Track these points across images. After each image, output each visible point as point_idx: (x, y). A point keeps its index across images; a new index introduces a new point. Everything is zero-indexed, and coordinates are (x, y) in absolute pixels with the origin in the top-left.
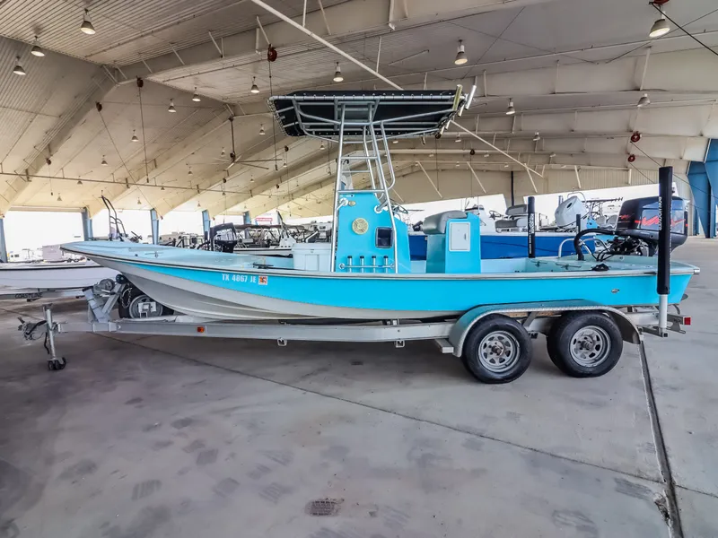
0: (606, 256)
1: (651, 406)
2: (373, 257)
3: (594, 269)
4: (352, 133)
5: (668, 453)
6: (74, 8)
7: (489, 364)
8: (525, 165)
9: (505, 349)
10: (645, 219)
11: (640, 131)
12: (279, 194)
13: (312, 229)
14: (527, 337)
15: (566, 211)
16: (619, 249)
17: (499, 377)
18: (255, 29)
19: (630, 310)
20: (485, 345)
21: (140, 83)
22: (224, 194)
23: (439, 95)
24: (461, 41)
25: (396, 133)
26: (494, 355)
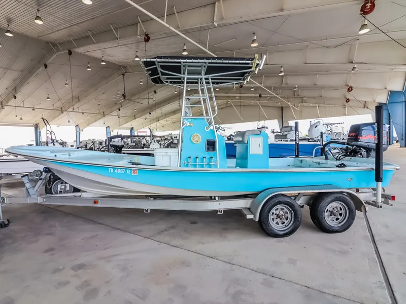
0: (341, 157)
1: (376, 254)
2: (204, 158)
3: (338, 166)
4: (192, 83)
5: (394, 289)
6: (30, 9)
7: (275, 225)
8: (289, 103)
9: (285, 216)
10: (364, 136)
11: (352, 85)
12: (151, 117)
13: (169, 138)
14: (297, 208)
15: (314, 130)
16: (348, 153)
17: (282, 233)
18: (137, 24)
19: (357, 190)
20: (273, 213)
21: (70, 53)
22: (119, 117)
23: (244, 60)
24: (254, 33)
25: (218, 83)
26: (279, 219)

····················

- [ACTIVITY]: Please rewrite the entries from the start through the line containing "16: (619, 249)", replacing "zero-indexed" with "indexed from zero" and changing nothing else. Leave the pictures out of your answer.

- [RESPONSE TO THIS TASK]:
Track these points across images. After each image, output each visible point as point_idx: (x, y). A point keeps its index across images; a new index introduces a new point. Everything is indexed from zero, and coordinates are (x, y) in absolute pixels with the origin in the top-left.
0: (606, 256)
1: (651, 406)
2: (373, 257)
3: (594, 269)
4: (352, 133)
5: (668, 453)
6: (74, 8)
7: (489, 364)
8: (525, 165)
9: (505, 349)
10: (645, 219)
11: (640, 131)
12: (279, 194)
13: (312, 229)
14: (527, 337)
15: (566, 211)
16: (619, 249)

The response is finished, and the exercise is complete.